BRIDPORT residents are being given the chance to have their say on the proposed move of the town's medical centre.
Plans have been laid to move the centre to the outskirts of the town at Gore Cross. Although the town council will not decide on the application, councillors want to hear people's views on the controversial move.
Bridport town, district and county councillor Sandra Brown said she had yet to meet anyone who thought Gore Cross was the right place to move the cramped medical centre.
"While no-one would deny that we need larger premises for the fast-growing population of Bridport and district, to put a new centre on the far northern outskirts of the town does not seem the most convenient place for it."
It would add to existing traffic problems at the school in St Andrew's Road, she said. "To those without transport, and there are many among our most vulnerable people, the cost of a taxi to Gore Cross will be in the region of £6-£8. Where are they meant to find this from their stretched budgets?
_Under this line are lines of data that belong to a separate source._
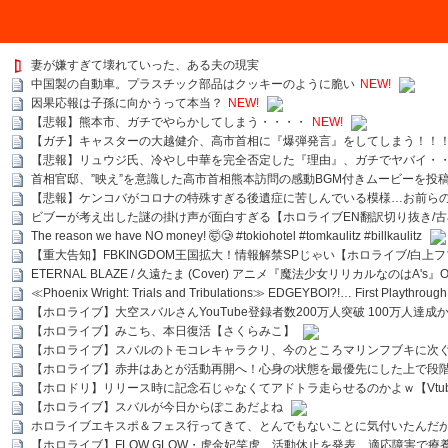
妻が嫌すぎて壊れていった、ある夫の現実
中国製の自動車。プラスチック部品はクッキーのように脆い
NEW!
因果応報は子孫に向かうって本当？
NEW!
【悲報】熊本市、ガチでやらかしてしまう・・・・
NEW!
【ガチ】キャスターの大越健介、高市首相に『爆弾発言』をしてしまう！！
【悲報】リュウジ氏、冷やし中華を完全否定した『理由』、ガチでヤバイ・
首相官邸、”映え”を意識した高市首相熊本訪問の感動BGM付きムービーを投
【悲報】ケンコバがコロナの特殊すぎる後遺症に苦しんでいる模様…お前ら
ビブーが考え出した謎の掛け声が面白すぎる【ホロライブEN翻訳切り抜き/古
The reason we have NO money! 🤯🥲 #tokiohotel #tomkaulitz #billkaulitz
【重大告知】FBKINGDOM王国拡大！情報解禁SPじゃい【ホロライブ/白上
ETERNAL BLAZE / 久遠たま (Cover) アニメ『魔法少女リリカルなのはA's』
≪Phoenix Wright: Trials and Tribulations≫ EDGEYBOI?!… First Playth
【ホロライブ】大空スバルさんYouTube登録者数200万人突破 100万人達成
【ホロライブ】みこち、本日復活【さくらみこ】
【ホロライブ】スバルのトモコレキャラクリ、今のところマリンフブキに次ぐ
【ホロライブ】赤井はあとが活動再開へ！心身の状態を最優先にした上で段
【ホロドリ】リリース時に記念石じゃなくてアドトラ走らせるのかよｗ【Vtub
【ホロライブ】スバルが今日からぽこあだよね
ホロライブエキスポ＆フェス行ってきて、とんでもないことに気付いたんだ
【ホロライブ】FLOW GLOW・虎金妃笑虎、活動休止を発表 適応障害で療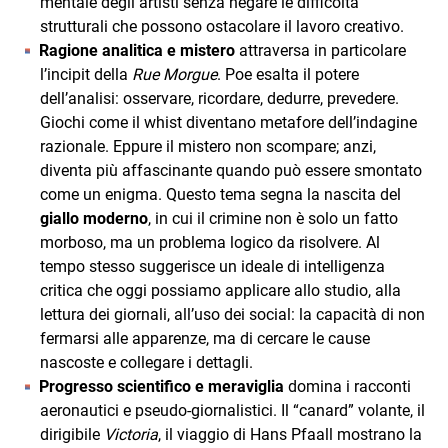
mentale degli artisti senza negare le difficoltà
strutturali che possono ostacolare il lavoro creativo.
Ragione analitica e mistero
attraversa in particolare
l’incipit della
Rue Morgue
. Poe esalta il potere
dell’analisi: osservare, ricordare, dedurre, prevedere.
Giochi come il whist diventano metafore dell’indagine
razionale. Eppure il mistero non scompare; anzi,
diventa più affascinante quando può essere smontato
come un enigma. Questo tema segna la nascita del
giallo moderno
, in cui il crimine non è solo un fatto
morboso, ma un problema logico da risolvere. Al
tempo stesso suggerisce un ideale di intelligenza
critica che oggi possiamo applicare allo studio, alla
lettura dei giornali, all’uso dei social: la capacità di non
fermarsi alle apparenze, ma di cercare le cause
nascoste e collegare i dettagli.
Progresso scientifico e meraviglia
domina i racconti
aeronautici e pseudo‑giornalistici. Il “canard” volante, il
dirigibile
Victoria
, il viaggio di Hans Pfaall mostrano la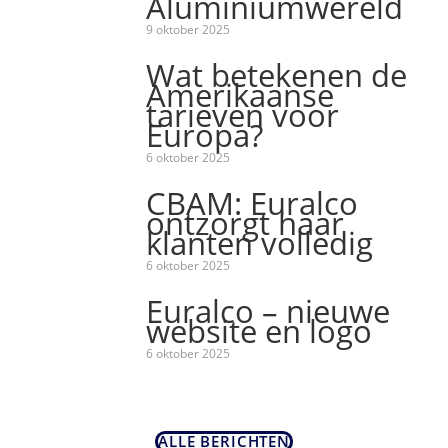
Aluminiumwereld
9 oktober 2025
Wat betekenen de
Amerikaanse
tarieven voor
Europa?
6 oktober 2025
CBAM: Euralco
ontzorgt haar
klanten volledig
6 oktober 2025
Euralco – nieuwe
website en logo
6 oktober 2025
ALLE BERICHTEN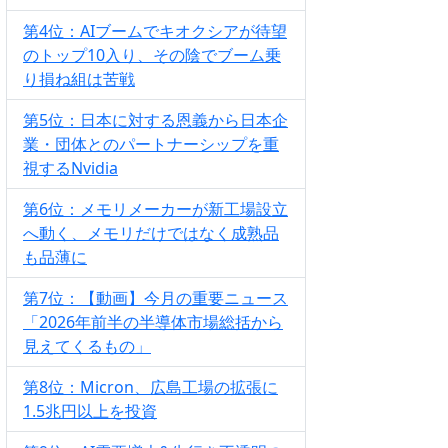
第4位：AIブームでキオクシアが待望
のトップ10入り、その陰でブーム乗
り損ね組は苦戦
第5位：日本に対する恩義から日本企
業・団体とのパートナーシップを重
視するNvidia
第6位：メモリメーカーが新工場設立
へ動く、メモリだけではなく成熟品
も品薄に
第7位：【動画】今月の重要ニュース
「2026年前半の半導体市場総括から
見えてくるもの」
第8位：Micron、広島工場の拡張に
1.5兆円以上を投資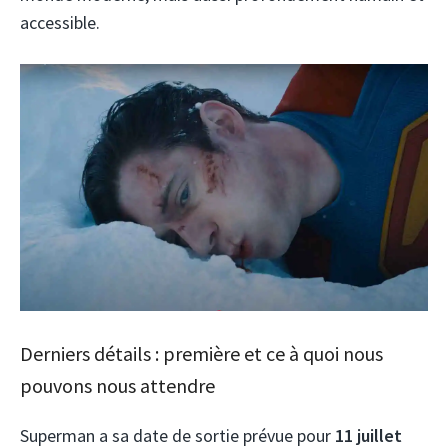
accessible.
Derniers détails : première et ce à quoi nous
pouvons nous attendre
Superman a sa date de sortie prévue pour
11 juillet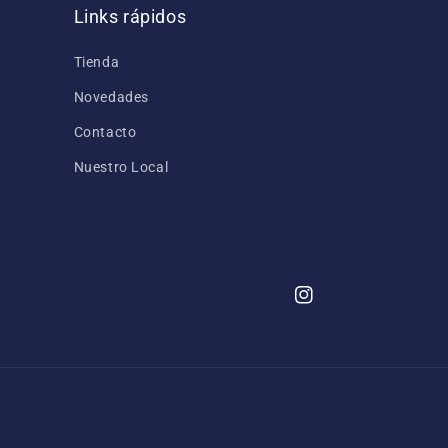
Links rápidos
Tienda
Novedades
Contacto
Nuestro Local
Instagram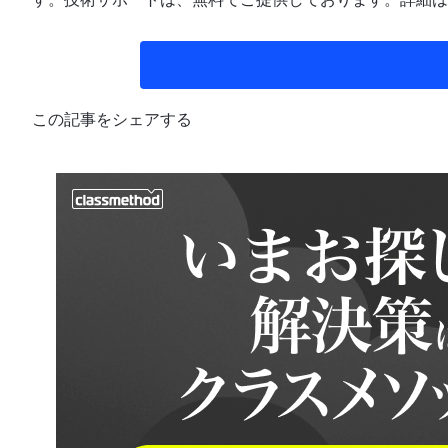
この記事をシェアする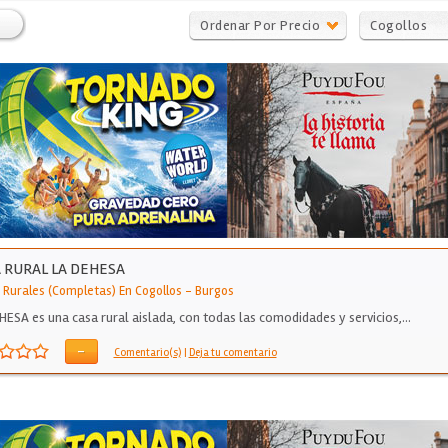
Ordenar Por Precio
Cogollos
 RURAL LA DEHESA
 Rurales (Completas) En Cogollos
-
Burgos
HESA es una casa rural aislada, con todas las comodidades y servicios,…
-
Comentario(s)
|
Deja tu comentario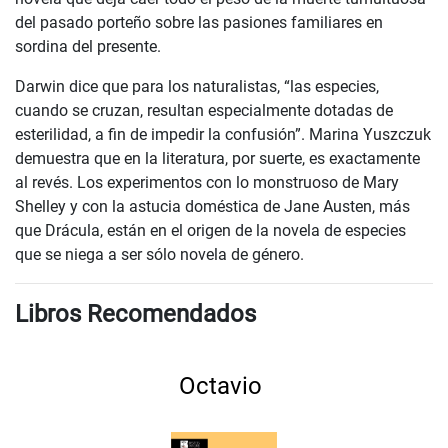
del pasado porteño sobre las pasiones familiares en
sordina del presente.
Darwin dice que para los naturalistas, “las especies,
cuando se cruzan, resultan especialmente dotadas de
esterilidad, a fin de impedir la confusión”. Marina Yuszczuk
demuestra que en la literatura, por suerte, es exactamente
al revés. Los experimentos con lo monstruoso de Mary
Shelley y con la astucia doméstica de Jane Austen, más
que Drácula, están en el origen de la novela de especies
que se niega a ser sólo novela de género.
Libros Recomendados
Octavio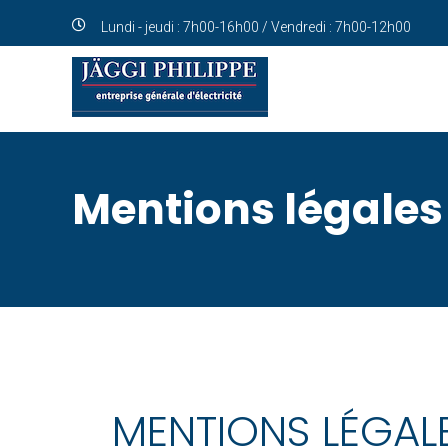
Lundi - jeudi : 7h00-16h00 / Vendredi : 7h00-12h00
Mentions légales
MENTIONS LÉGAL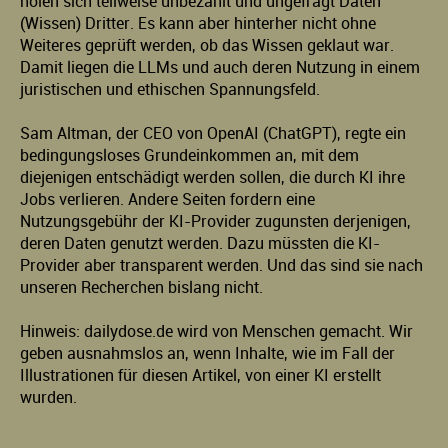
holen sich teilweise unbezahlt und ungefragt Daten
(Wissen) Dritter. Es kann aber hinterher nicht ohne
Weiteres geprüft werden, ob das Wissen geklaut war.
Damit liegen die LLMs und auch deren Nutzung in einem
juristischen und ethischen Spannungsfeld.
Sam Altman, der CEO von OpenAI (ChatGPT), regte ein
bedingungsloses Grundeinkommen an, mit dem
diejenigen entschädigt werden sollen, die durch KI ihre
Jobs verlieren. Andere Seiten fordern eine
Nutzungsgebühr der KI-Provider zugunsten derjenigen,
deren Daten genutzt werden. Dazu müssten die KI-
Provider aber transparent werden. Und das sind sie nach
unseren Recherchen bislang nicht.
Hinweis: dailydose.de wird von Menschen gemacht. Wir
geben ausnahmslos an, wenn Inhalte, wie im Fall der
Illustrationen für diesen Artikel, von einer KI erstellt
wurden.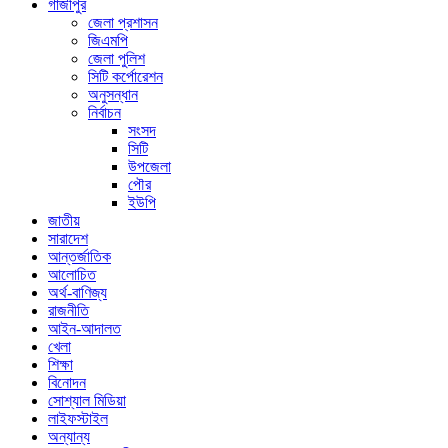
গাজীপুর
জেলা প্রশাসন
জিএমপি
জেলা পুলিশ
সিটি কর্পোরেশন
অনুসন্ধান
নির্বাচন
সংসদ
সিটি
উপজেলা
পৌর
ইউপি
জাতীয়
সারাদেশ
আন্তর্জাতিক
আলোচিত
অর্থ-বাণিজ্য
রাজনীতি
আইন-আদালত
খেলা
শিক্ষা
বিনোদন
সোশ্যাল মিডিয়া
লাইফস্টাইল
অন্যান্য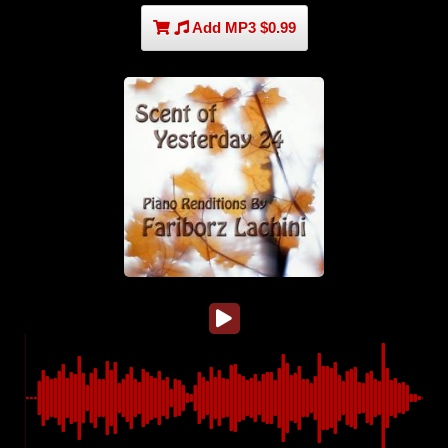
Add MP3 $0.99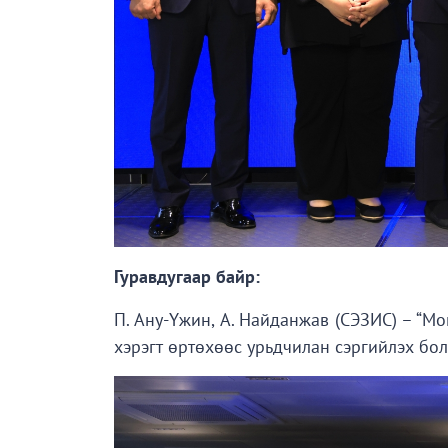
Гуравдугаар байр:
П. Ану-Үжин, А. Найданжав (СЭЗИС) – “Мо
хэрэгт өртөхөөс урьдчилан сэргийлэх б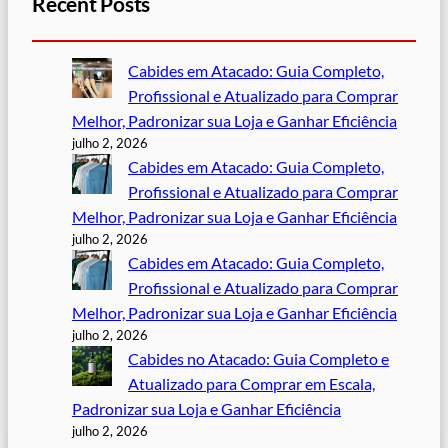
Recent Posts
Cabides em Atacado: Guia Completo,
Profissional e Atualizado para Comprar
Melhor, Padronizar sua Loja e Ganhar Eficiência
julho 2, 2026
Cabides em Atacado: Guia Completo,
Profissional e Atualizado para Comprar
Melhor, Padronizar sua Loja e Ganhar Eficiência
julho 2, 2026
Cabides em Atacado: Guia Completo,
Profissional e Atualizado para Comprar
Melhor, Padronizar sua Loja e Ganhar Eficiência
julho 2, 2026
Cabides no Atacado: Guia Completo e
Atualizado para Comprar em Escala,
Padronizar sua Loja e Ganhar Eficiência
julho 2, 2026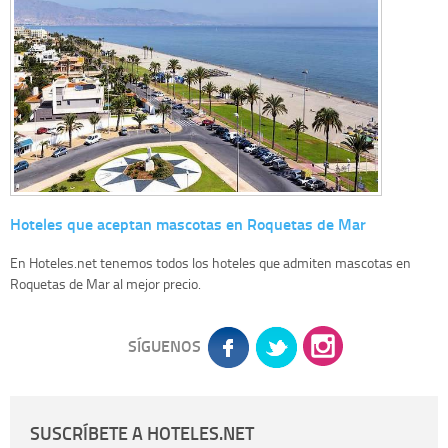
Hoteles que aceptan mascotas en Roquetas de Mar
En Hoteles.net tenemos todos los hoteles que admiten mascotas en
Roquetas de Mar al mejor precio.
SÍGUENOS
SUSCRÍBETE A HOTELES.NET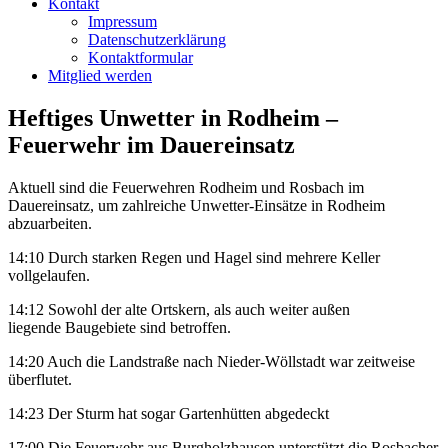
Kontakt
Impressum
Datenschutzerklärung
Kontaktformular
Mitglied werden
Heftiges Unwetter in Rodheim –
Feuerwehr im Dauereinsatz
Aktuell sind die Feuerwehren Rodheim und Rosbach im
Dauereinsatz
, um zahlreiche Unwetter-Einsätze in Rodheim
abzuarbeiten.
14:10 Durch starken Regen und Hagel sind mehrere Keller
vollgelaufen.
14:12 Sowohl der alte Ortskern, als auch weiter außen
liegende Baugebiete sind betroffen.
14:20 Auch die Landstraße nach Nieder-Wöllstadt war zeitweise
überflutet.
14:23 Der Sturm hat sogar Gartenhütten abgedeckt
17:00 Die Feuerwehr aus Burgholzhausen unterstützt die Rosbacher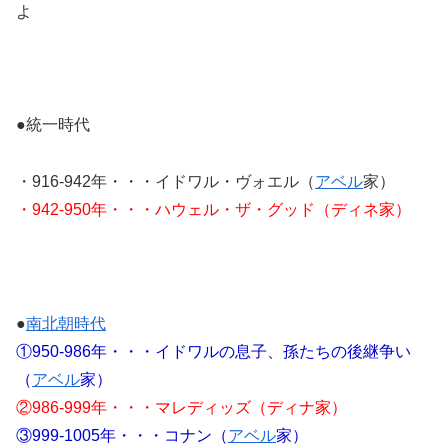
よ
●統一時代
・916-942年・・・イドワル・ヴォエル（
アベル
家）
・942-950年・・・ハウェル・ザ・グッド（ディネ家）
●
南北朝時代
①950-986年・・・イドワルの息子、孫たちの後継争い
（
アベル
家）
②986-999年・・・マレディッズ（ディナ家）
③999-1005年・・・コナン（
アベル
家）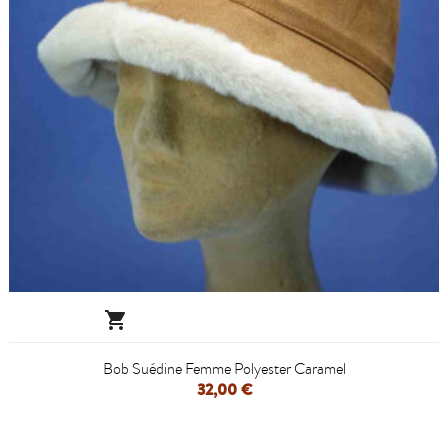

Bob Suédine Femme Polyester Caramel
32,00 €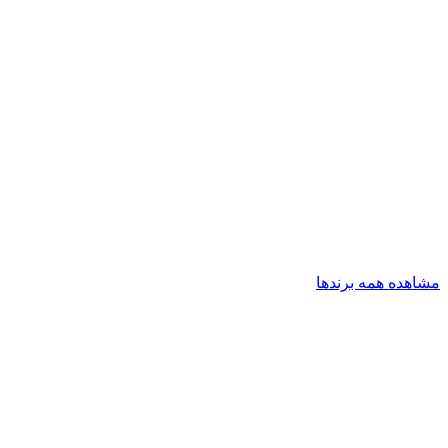
مشاهده همه برندها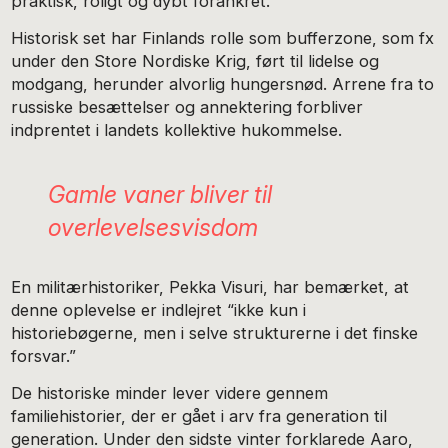
praktisk, roligt og dybt forankret.
Historisk set har Finlands rolle som bufferzone, som fx
under den Store Nordiske Krig, ført til lidelse og
modgang, herunder alvorlig hungersnød. Arrene fra to
russiske besættelser og annektering forbliver
indprentet i landets kollektive hukommelse.
Gamle vaner bliver til
overlevelsesvisdom
En militærhistoriker, Pekka Visuri, har bemærket, at
denne oplevelse er indlejret “ikke kun i
historiebøgerne, men i selve strukturerne i det finske
forsvar.”
De historiske minder lever videre gennem
familiehistorier, der er gået i arv fra generation til
generation. Under den sidste vinter forklarede Aaro,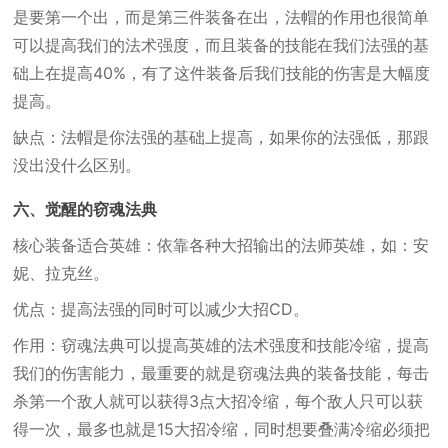
是要第一个出，而是第三件装备在出，法帽的作用也很简单
可以提高我们的法术强度，而且装备的技能在我们法强的基
础上在提高40%，有了这件装备后我们技能的伤害是大幅度
提高。
缺点：法帽是你法强的基础上提高，如果你的法强低，那跟
没出没什么区别。
六、觉醒的窃魂法典
核心装备适合英雄：依靠各种大招输出的法师英雄，如：安
妮、拉克丝。
优点：提高法强的同时可以减少大招CD。
作用：窃魂法典可以提高英雄的法术强度和技能冷缩，提高
我们的伤害能力，最重要的就是窃魂法典的装备技能，每击
杀第一个敌人就可以获得3点大招冷缩，每个敌人只可以获
得一次，最多也就是15大招冷缩，同时想要叠满冷缩必须把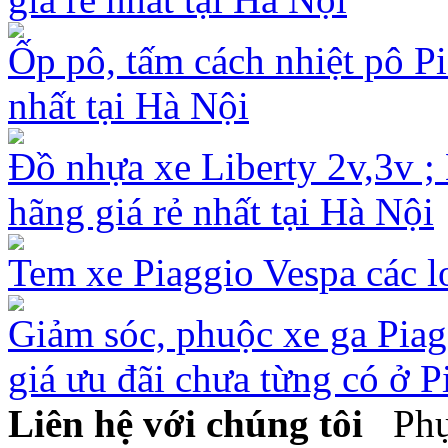
Ốp pô, tấm cách nhiệt pô Pi
nhất tại Hà Nội
Đồ nhựa xe Liberty 2v,3v ; 
hãng giá rẻ nhất tại Hà Nội
Tem xe Piaggio Vespa các lo
Giảm sóc, phuộc xe ga Pia
giá ưu đãi chưa từng có ở P
Liên hệ với chúng tôi
Phụ 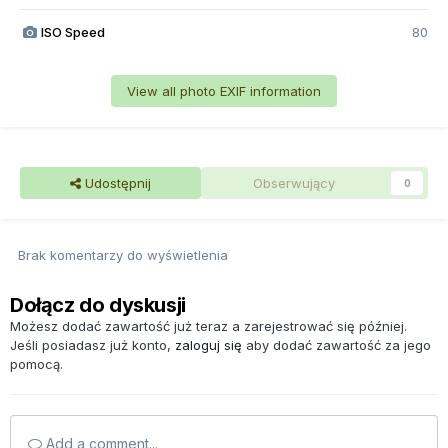
ISO Speed
80
View all photo EXIF information
Udostępnij
Obserwujący
0
Brak komentarzy do wyświetlenia
Dołącz do dyskusji
Możesz dodać zawartość już teraz a zarejestrować się później.
Jeśli posiadasz już konto,
zaloguj się
aby dodać zawartość za jego
pomocą.
Add a comment...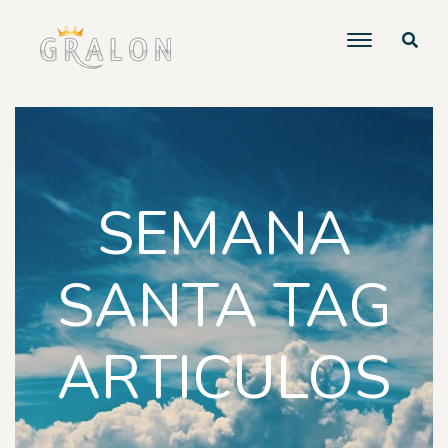
SEMANA
SANTA TAG
ARTICULOS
"Those in chairs or young mums pushing prams will either have to walk or try catching the bus which does not go frequently, and only one wheelchair or pram can go on each journey. "Has anyone really thought this through?"
Coun David Tett said the south west quadrant of the town should be revisited. He criticised the lack of communication over the move before the planning bid was submitted.
He said: "I understand MedCentres may well have approached the economic development department of the council over the land at Gore Cross, but Dr David Evans, the director of planning and environment has not been consulted.
"I cannot say how the siting of the medical centre would feature in the plans for its regeneration, but I am confident that a development of this nature would provide much needed funding to bring this part of town back into use."
Tim Crabtree, who is involved in a project to set up a community property trust, said there was still time to resolve the issue as he understood firm plans did not have to be in place until March, 2006, and not as has been said, by the end of this financial year.
This follows a meeting with doctors and the primary care trust this week.
Mr Crabtree said he was disappointed that the various initiatives in the town, such as community planning and the coastal and towns initiative hadn't been called on to help.
"I feel very disillusioned. It was four years ago that the market and coastal town initiative was set up.
"If something like that can't help sort out an issue like this, what is the point? It does make a bit of a mockery of it."
Mr Crabtree said the issue about space and increasing car parking needed to be balanced against the needs of people on low incomes, including the elderly, disabled and single parents.
"We need to look at the bigger picture. There is a higher proportion of these people in the centre of Bridport. Then there are the transport issues and also the fact that a development of this scale could have helped in the broader regeneration of the south west quadrant."
He said that even though land was more expensive in the middle of town it did not mean there were not possibilities that could be provided by the Regional Development Agency or the district council.
"But I would say that if public funding were to go into purchasing a site in the centre of town that would need to be protected by trust because otherwise you are just subsidising the PFI (Private Finance Initiative) developer."
Mr Crabtree offered to help with a plan B but he said it was the RDA and district council who would be responsible for making it work.
People will be allowed to speak from 7pm at the meeting at Mountfield on Monday.